● Task instructions
Copy exactly the lines from the start of the material through the line with "In some circumstances, you". Pictures stay out of the copy.
Start of Data extract
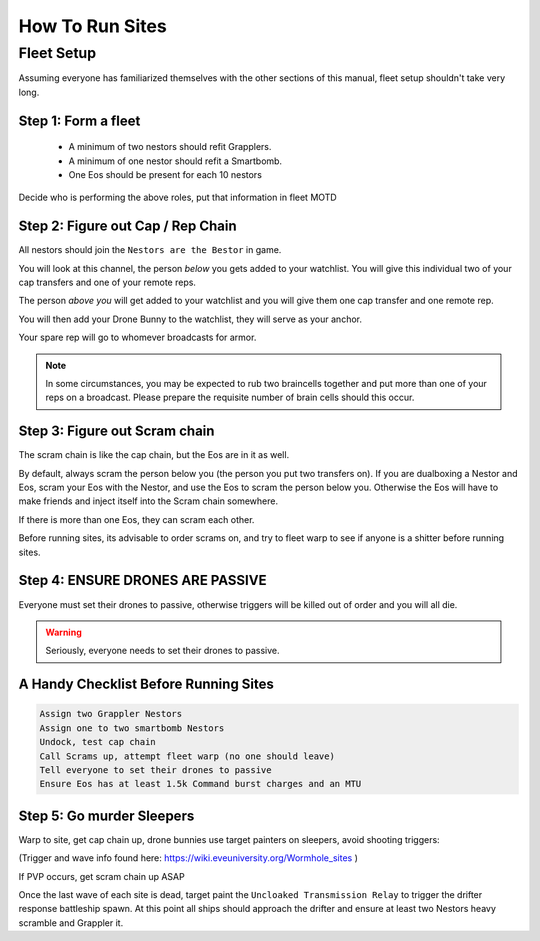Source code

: How To Run Sites
================

Fleet Setup
-----------

Assuming everyone has familiarized themselves with the other sections of this manual,
fleet setup shouldn't take very long.

Step 1: Form a fleet
^^^^^^^^^^^^^^^^^^^^

    - A minimum of two nestors should refit Grapplers.
    - A minimum of one nestor should refit a Smartbomb.
    - One Eos should be present for each 10 nestors

Decide who is performing the above roles, put that information in fleet MOTD

Step 2: Figure out Cap / Rep Chain
^^^^^^^^^^^^^^^^^^^^^^^^^^^^^^^^^^
All nestors should join the ``Nestors are the Bestor`` in game.

You will look at this channel, the person *below* you gets added to your watchlist. You will give this individual
two of your cap transfers and one of your remote reps.

The person *above you* will get added to your watchlist and you will give them one cap transfer and one remote rep.

You will then add your Drone Bunny to the watchlist, they will serve as your anchor.

Your spare rep will go to whomever broadcasts for armor.

.. note::

    In some circumstances, you may be expected to rub two braincells together and put more than one of your reps on a
    broadcast. Please prepare the requisite number of brain cells should this occur.

Step 3: Figure out Scram chain
^^^^^^^^^^^^^^^^^^^^^^^^^^^^^^

The scram chain is like the cap chain, but the Eos are in it as well.

By default, always scram the person below you (the person you put two transfers on). If you are dualboxing a Nestor and
Eos, scram your Eos with the Nestor, and use the Eos to scram the person below you. Otherwise the Eos will have to
make friends and inject itself into the Scram chain somewhere.

If there is more than one Eos, they can scram each other.

Before running sites, its advisable to order scrams on, and try to fleet warp to see if anyone is a shitter before
running sites.


Step 4: ENSURE DRONES ARE PASSIVE
^^^^^^^^^^^^^^^^^^^^^^^^^^^^^^^^^

Everyone must set their drones to passive, otherwise triggers will be killed out of order and you will all die.

.. warning::

    Seriously, everyone needs to set their drones to passive.

A Handy Checklist Before Running Sites
^^^^^^^^^^^^^^^^^^^^^^^^^^^^^^^^^^^^^^

.. code-block:: Text

    Assign two Grappler Nestors
    Assign one to two smartbomb Nestors
    Undock, test cap chain
    Call Scrams up, attempt fleet warp (no one should leave)
    Tell everyone to set their drones to passive
    Ensure Eos has at least 1.5k Command burst charges and an MTU


Step 5: Go murder Sleepers
^^^^^^^^^^^^^^^^^^^^^^^^^^

Warp to site, get cap chain up, drone bunnies use target painters on sleepers, avoid shooting triggers:

(Trigger and wave info found here: https://wiki.eveuniversity.org/Wormhole_sites )

If PVP occurs, get scram chain up ASAP

Once the last wave of each site is dead, target paint the ``Uncloaked Transmission Relay`` to trigger the drifter
response battleship spawn. At this point all ships should approach the drifter and ensure at least two Nestors heavy scramble and Grappler it.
End of Data extract
● Result for this exercise
Source code

: How To Run Sites
================

Fleet Setup
-----------

Assuming everyone has familiarized themselves with the other sections of this manual,
fleet setup shouldn't take very long.

Step 1: Form a fleet
^^^^^^^^^^^^^^^^^^^^

    - A minimum of two nestors should refit Grapplers.
    - A minimum of one nestor should refit a Smartbomb.
    - One Eos should be present for each 10 nestors

Decide who is performing the above roles, put that information in fleet MOTD

Step 2: Figure out Cap / Rep Chain
^^^^^^^^^^^^^^^^^^^^^^^^^^^^^^^^^^
All nestors should join the ``Nestors are the Bestor`` in game.

You will look at this channel, the person *below* you gets added to your watchlist. You will give this individual
two of your cap transfers and one of your remote reps.

The person *above you* will get added to your watchlist and you will give them one cap transfer and one remote rep.

You will then add your Drone Bunny to the watchlist, they will serve as your anchor.

Your spare rep will go to whomever broadcasts for armor.

.. note::

    In some circumstances, you may be expected to rub two braincells together and put more than one of your reps on a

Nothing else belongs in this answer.